The creation of this game was very labor- and resource-intensive and took us around eight months to complete. First, we created a story and revised it several times. Our writers did their best to fill the dialog with humor and spice it up. Attentive gamers will notice some cultural references, especially the ones to House M.D., a super-popular TV series.
We created detailed descriptions for each game location with comments on each quest element and item. Then we created artwork for each location and detailed schemes for mini-games. Work on the actual graphics started after that, when the approved art concepts were inserted directly into the project. Once done, we applied actions and special effects to them and started the long and scrupulous testing phase.
While talking about the sequel, I cannot help comparing it to the original game. Sprill has changed and become more mature, as we seriously changed the in-game mechanics and made them more exciting. Now you need to search for objects united by a single property (as in The Treasures of Mystery Island) or collect their parts (as in Magic Encyclopedia). We did our best to fill these searches with a sense of purpose (unlike in many hidden object games) and back them with a good story. For instance, if Sprill is getting ready for a long journey, he’ll need to find all of his travel gear and pack some food. In another episode, the little fox must find every modern item to prevent a global catastrophe.
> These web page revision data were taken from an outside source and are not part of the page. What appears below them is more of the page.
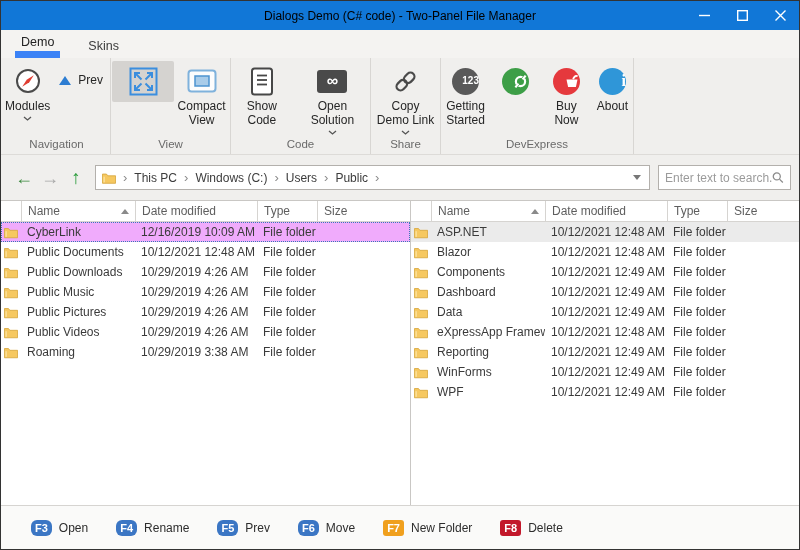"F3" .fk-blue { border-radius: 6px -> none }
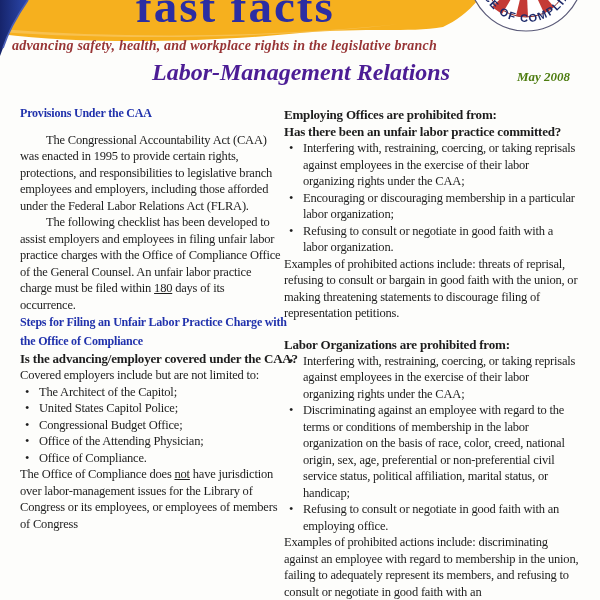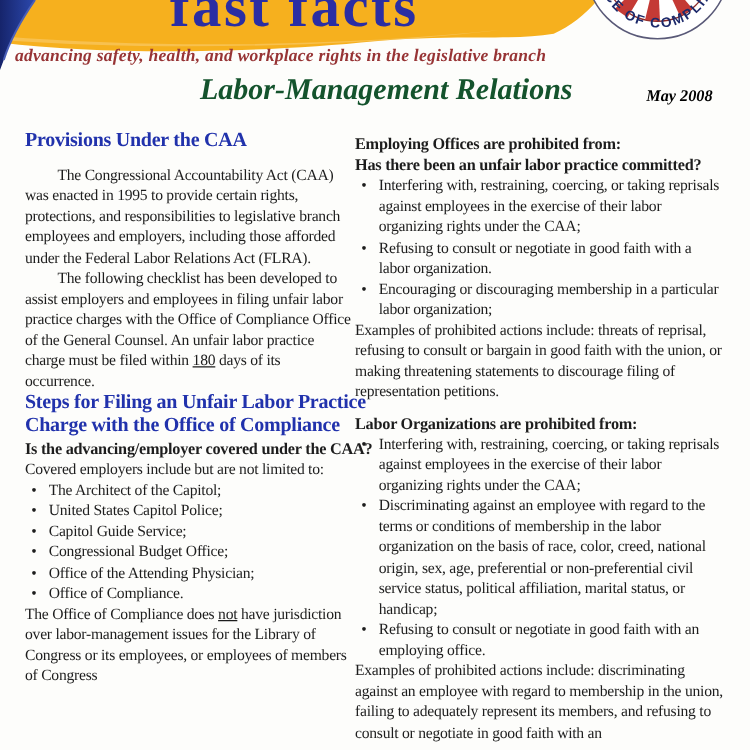"Labor-Management Relations" .doc-title { color: #14532d -> #4c1d95; left: 144px -> 136px }
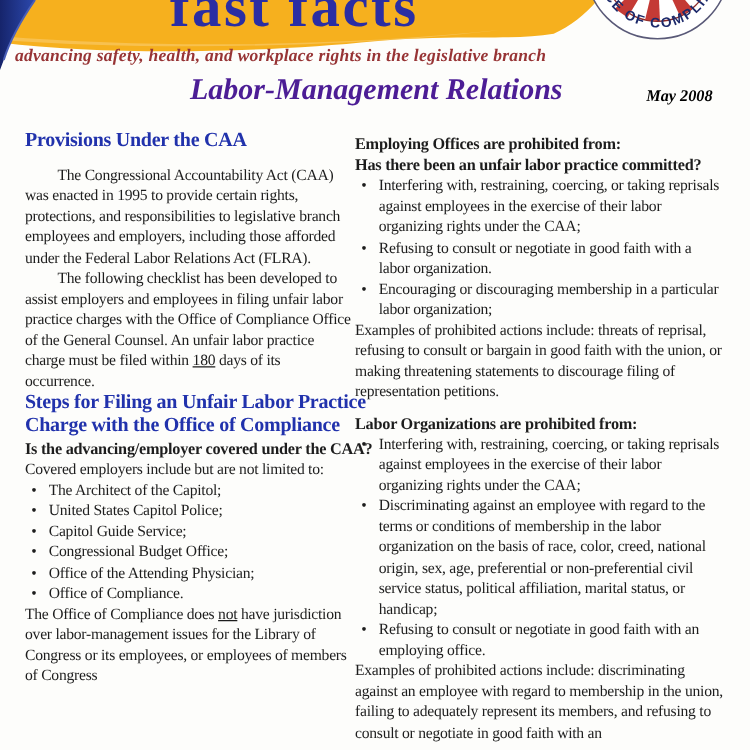"May 2008" .doc-date { color: #000000 -> #4d7c0f }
We also added the ability to apply one item to another, just like you do in hardcore adventure games. It might have complicated the gameplay slightly, but there aren’t many situations of this kind in Sprill & Ritchie. I hope these manipulations don’t cause problems for you. If they do, you can always use the hint feature.
If you take a close look at the screenshots, you’ll notice the improved graphics. In the first two Sprill games, our fox travelled through an underwater world, which had corresponding backgrounds. In Sprill & Ritchie, Sprill embarks on an exciting journey across various countries and time periods, and interacts with all kinds of cultures. He starts out in the caves of the Stone Age and then visits medieval castles and Egyptian pyramids, only to finish his adventure in the scientific laboratories and automated factories of the distant future.
As for the game engine, it didn’t change much, although we did decrease the load time and optimize memory consumption.
Sprill is truly unstoppable now, so Adventures in Time will hardly be the last game in this series.
I’d like to congratulate all of my colleagues here at Alawar Five-BN on the completion of such a large and lengthy project. Thank you so much! We did an excellent job of improving the quality of the game and creating lots of exciting content. When we were approaching the final stage of development, we thought about splitting the quest into two separate games and selling them as independent products, as each part contained four to five hours of gameplay, but we decided to release a title that was much longer than other products in the hidden object genre. Our fans deserve it!